> **ABOUT THIS EXERCISE**
Would you please copy exactly the line with "none -> brown ottoman [369,350,457,435]" and all lines that follow it in the data below, through the last one?
━━━━━ THE RECORDS ━━━━━
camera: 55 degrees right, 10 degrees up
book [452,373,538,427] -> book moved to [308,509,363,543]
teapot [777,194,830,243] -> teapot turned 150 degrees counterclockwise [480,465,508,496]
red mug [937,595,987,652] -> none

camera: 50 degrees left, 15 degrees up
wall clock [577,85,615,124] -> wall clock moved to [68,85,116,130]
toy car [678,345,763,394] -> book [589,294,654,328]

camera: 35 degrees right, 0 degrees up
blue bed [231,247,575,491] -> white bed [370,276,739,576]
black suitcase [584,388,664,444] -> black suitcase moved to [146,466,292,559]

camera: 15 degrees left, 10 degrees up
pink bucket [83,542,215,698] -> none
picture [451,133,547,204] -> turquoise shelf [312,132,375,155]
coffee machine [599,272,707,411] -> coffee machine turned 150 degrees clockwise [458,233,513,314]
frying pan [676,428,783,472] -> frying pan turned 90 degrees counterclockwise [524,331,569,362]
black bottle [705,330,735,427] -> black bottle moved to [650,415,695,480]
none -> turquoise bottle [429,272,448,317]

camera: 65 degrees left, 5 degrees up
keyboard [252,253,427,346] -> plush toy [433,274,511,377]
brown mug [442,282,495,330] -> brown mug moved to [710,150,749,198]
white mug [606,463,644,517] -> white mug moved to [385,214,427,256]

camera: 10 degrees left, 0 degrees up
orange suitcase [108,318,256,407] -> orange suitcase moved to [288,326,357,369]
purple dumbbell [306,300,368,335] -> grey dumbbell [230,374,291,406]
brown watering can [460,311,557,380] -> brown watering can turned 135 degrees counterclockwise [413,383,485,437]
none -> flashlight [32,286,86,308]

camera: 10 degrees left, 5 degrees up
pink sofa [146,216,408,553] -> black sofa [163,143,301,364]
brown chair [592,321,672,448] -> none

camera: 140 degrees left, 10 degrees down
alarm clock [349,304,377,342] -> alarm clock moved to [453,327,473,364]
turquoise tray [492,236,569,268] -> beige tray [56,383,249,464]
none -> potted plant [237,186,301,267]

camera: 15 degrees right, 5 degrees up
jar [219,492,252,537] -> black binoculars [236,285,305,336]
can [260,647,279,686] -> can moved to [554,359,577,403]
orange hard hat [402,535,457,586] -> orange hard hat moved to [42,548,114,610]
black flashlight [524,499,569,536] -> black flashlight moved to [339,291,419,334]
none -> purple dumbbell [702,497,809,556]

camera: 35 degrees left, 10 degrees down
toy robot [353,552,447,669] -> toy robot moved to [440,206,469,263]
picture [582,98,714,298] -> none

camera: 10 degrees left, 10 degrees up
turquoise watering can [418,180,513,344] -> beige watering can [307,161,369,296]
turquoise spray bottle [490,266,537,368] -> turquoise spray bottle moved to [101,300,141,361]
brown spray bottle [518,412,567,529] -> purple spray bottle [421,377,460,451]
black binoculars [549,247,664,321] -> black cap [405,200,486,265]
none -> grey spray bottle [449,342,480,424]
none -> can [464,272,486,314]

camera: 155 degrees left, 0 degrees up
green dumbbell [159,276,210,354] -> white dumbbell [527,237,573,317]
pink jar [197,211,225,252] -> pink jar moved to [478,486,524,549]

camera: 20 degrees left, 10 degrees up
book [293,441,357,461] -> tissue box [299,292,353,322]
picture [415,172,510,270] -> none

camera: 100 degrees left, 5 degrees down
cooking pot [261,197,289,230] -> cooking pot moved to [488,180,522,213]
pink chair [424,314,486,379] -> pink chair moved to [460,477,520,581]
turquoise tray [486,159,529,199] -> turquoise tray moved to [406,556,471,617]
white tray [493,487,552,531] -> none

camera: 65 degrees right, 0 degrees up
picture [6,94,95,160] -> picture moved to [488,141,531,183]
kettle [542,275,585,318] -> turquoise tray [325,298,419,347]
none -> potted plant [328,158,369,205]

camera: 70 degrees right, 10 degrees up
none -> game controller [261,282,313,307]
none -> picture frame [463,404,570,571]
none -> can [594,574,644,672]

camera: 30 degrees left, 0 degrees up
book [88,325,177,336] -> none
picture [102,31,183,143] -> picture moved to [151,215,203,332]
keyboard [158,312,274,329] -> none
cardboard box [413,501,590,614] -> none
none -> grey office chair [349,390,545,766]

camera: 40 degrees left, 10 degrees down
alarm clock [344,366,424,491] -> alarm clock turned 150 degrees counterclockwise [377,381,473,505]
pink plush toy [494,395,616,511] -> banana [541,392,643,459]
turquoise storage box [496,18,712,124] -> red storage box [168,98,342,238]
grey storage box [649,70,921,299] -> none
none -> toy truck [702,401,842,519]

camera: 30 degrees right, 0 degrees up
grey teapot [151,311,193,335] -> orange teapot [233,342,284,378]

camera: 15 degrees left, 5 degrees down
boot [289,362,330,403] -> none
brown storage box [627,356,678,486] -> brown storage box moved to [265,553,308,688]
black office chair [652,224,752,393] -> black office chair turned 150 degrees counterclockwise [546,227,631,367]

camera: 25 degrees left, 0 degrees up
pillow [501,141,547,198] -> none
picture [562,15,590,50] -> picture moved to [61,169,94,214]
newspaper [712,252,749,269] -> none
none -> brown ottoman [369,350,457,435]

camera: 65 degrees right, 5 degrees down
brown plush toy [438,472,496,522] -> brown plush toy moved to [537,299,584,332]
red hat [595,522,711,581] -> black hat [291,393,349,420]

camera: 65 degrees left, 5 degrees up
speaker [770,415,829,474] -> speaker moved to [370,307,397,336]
━━━━━
> **YOUR SOLUTION**
none -> brown ottoman [369,350,457,435]

camera: 65 degrees right, 5 degrees down
brown plush toy [438,472,496,522] -> brown plush toy moved to [537,299,584,332]
red hat [595,522,711,581] -> black hat [291,393,349,420]

camera: 65 degrees left, 5 degrees up
speaker [770,415,829,474] -> speaker moved to [370,307,397,336]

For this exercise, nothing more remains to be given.